[Data entries]
■ ■ ■

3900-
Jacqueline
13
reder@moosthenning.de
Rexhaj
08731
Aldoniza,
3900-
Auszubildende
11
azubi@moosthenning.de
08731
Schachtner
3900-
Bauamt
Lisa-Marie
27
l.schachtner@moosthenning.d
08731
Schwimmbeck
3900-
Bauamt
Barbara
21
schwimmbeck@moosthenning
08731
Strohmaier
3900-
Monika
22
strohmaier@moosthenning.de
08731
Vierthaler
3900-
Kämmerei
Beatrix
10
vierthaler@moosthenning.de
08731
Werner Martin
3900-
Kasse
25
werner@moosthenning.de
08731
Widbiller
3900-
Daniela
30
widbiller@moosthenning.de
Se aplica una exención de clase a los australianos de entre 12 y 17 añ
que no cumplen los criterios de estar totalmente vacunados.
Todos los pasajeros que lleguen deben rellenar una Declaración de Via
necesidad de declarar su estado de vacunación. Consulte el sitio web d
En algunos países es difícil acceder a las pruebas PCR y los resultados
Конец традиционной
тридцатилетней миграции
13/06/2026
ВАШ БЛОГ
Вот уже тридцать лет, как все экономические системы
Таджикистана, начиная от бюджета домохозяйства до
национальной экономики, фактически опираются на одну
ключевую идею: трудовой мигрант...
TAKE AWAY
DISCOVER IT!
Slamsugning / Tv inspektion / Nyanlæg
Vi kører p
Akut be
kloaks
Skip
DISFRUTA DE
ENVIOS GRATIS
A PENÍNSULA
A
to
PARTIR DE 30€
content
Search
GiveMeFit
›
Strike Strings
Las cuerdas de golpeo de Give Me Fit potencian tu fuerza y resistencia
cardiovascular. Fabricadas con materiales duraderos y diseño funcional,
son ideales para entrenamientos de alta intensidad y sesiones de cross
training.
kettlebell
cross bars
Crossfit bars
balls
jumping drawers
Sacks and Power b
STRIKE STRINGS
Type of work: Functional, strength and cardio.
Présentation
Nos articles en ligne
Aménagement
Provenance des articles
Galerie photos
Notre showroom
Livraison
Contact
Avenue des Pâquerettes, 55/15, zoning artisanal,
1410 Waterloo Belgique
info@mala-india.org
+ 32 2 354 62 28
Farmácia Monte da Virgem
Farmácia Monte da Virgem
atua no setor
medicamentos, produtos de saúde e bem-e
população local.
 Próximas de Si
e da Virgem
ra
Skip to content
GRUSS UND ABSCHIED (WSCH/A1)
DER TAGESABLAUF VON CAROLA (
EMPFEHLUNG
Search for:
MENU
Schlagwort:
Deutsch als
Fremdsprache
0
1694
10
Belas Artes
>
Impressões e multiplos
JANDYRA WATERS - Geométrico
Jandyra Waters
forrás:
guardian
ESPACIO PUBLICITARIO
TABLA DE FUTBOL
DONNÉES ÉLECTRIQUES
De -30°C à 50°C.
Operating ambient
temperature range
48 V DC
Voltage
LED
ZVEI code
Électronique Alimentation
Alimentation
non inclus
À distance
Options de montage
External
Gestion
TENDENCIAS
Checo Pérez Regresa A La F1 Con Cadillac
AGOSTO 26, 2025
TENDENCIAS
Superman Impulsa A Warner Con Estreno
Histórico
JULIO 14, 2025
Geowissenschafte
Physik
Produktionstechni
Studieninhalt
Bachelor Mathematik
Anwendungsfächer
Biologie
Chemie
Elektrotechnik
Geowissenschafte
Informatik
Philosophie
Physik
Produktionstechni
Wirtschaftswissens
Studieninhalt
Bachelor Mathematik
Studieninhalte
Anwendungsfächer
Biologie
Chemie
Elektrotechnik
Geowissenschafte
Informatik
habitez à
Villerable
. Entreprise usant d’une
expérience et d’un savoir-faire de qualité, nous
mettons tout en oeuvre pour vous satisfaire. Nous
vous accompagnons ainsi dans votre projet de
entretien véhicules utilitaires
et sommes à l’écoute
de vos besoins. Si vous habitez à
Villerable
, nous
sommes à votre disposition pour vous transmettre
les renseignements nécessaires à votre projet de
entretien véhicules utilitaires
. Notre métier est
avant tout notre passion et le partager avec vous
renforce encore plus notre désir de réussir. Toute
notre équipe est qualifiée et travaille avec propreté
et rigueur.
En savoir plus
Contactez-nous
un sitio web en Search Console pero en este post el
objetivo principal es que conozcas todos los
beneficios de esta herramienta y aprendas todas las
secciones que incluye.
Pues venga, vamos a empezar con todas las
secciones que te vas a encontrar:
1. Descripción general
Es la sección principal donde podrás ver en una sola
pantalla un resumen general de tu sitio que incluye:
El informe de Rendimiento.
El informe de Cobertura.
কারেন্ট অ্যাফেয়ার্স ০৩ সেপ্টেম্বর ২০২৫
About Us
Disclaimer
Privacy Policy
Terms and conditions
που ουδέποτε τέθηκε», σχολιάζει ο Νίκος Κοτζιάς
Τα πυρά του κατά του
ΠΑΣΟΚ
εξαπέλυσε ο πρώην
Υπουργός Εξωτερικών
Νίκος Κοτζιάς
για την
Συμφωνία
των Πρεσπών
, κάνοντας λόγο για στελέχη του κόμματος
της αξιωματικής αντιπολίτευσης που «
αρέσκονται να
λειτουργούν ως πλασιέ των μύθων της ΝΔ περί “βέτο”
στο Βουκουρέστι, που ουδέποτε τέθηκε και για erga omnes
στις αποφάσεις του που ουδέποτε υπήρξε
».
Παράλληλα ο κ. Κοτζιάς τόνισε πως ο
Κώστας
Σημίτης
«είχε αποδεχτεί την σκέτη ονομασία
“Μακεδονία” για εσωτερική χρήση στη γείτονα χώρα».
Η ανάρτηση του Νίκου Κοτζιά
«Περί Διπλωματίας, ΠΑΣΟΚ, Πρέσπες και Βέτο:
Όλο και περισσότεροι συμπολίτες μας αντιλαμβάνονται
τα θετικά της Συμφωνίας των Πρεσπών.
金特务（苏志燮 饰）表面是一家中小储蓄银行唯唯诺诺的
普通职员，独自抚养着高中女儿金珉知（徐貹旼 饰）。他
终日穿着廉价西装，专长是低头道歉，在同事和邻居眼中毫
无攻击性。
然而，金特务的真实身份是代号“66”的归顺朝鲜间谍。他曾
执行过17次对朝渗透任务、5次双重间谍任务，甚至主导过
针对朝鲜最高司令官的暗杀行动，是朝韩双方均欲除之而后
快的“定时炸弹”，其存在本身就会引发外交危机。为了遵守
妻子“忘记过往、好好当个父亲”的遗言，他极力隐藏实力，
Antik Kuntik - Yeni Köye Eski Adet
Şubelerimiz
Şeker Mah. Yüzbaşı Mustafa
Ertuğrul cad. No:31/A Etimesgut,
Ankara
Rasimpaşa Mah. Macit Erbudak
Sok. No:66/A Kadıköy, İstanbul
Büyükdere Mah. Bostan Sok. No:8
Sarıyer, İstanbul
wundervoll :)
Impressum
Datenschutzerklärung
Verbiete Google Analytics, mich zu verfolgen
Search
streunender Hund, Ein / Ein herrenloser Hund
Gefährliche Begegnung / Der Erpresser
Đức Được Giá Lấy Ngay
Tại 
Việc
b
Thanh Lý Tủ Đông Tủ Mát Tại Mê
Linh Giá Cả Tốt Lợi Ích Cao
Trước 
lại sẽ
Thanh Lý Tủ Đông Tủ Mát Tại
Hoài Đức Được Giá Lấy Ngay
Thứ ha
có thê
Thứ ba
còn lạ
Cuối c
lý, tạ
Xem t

■ ■ ■

● Aim of the task
Return exactly, and only, the lines above starting at the line that contains "1. Descripción general" and ending at the line that contains "στελέχη του κόμματος".

● Response
1. Descripción general
Es la sección principal donde podrás ver en una sola
pantalla un resumen general de tu sitio que incluye:
El informe de Rendimiento.
El informe de Cobertura.
কারেন্ট অ্যাফেয়ার্স ০৩ সেপ্টেম্বর ২০২৫
About Us
Disclaimer
Privacy Policy
Terms and conditions
που ουδέποτε τέθηκε», σχολιάζει ο Νίκος Κοτζιάς
Τα πυρά του κατά του
ΠΑΣΟΚ
εξαπέλυσε ο πρώην
Υπουργός Εξωτερικών
Νίκος Κοτζιάς
για την
Συμφωνία
των Πρεσπών
, κάνοντας λόγο για στελέχη του κόμματος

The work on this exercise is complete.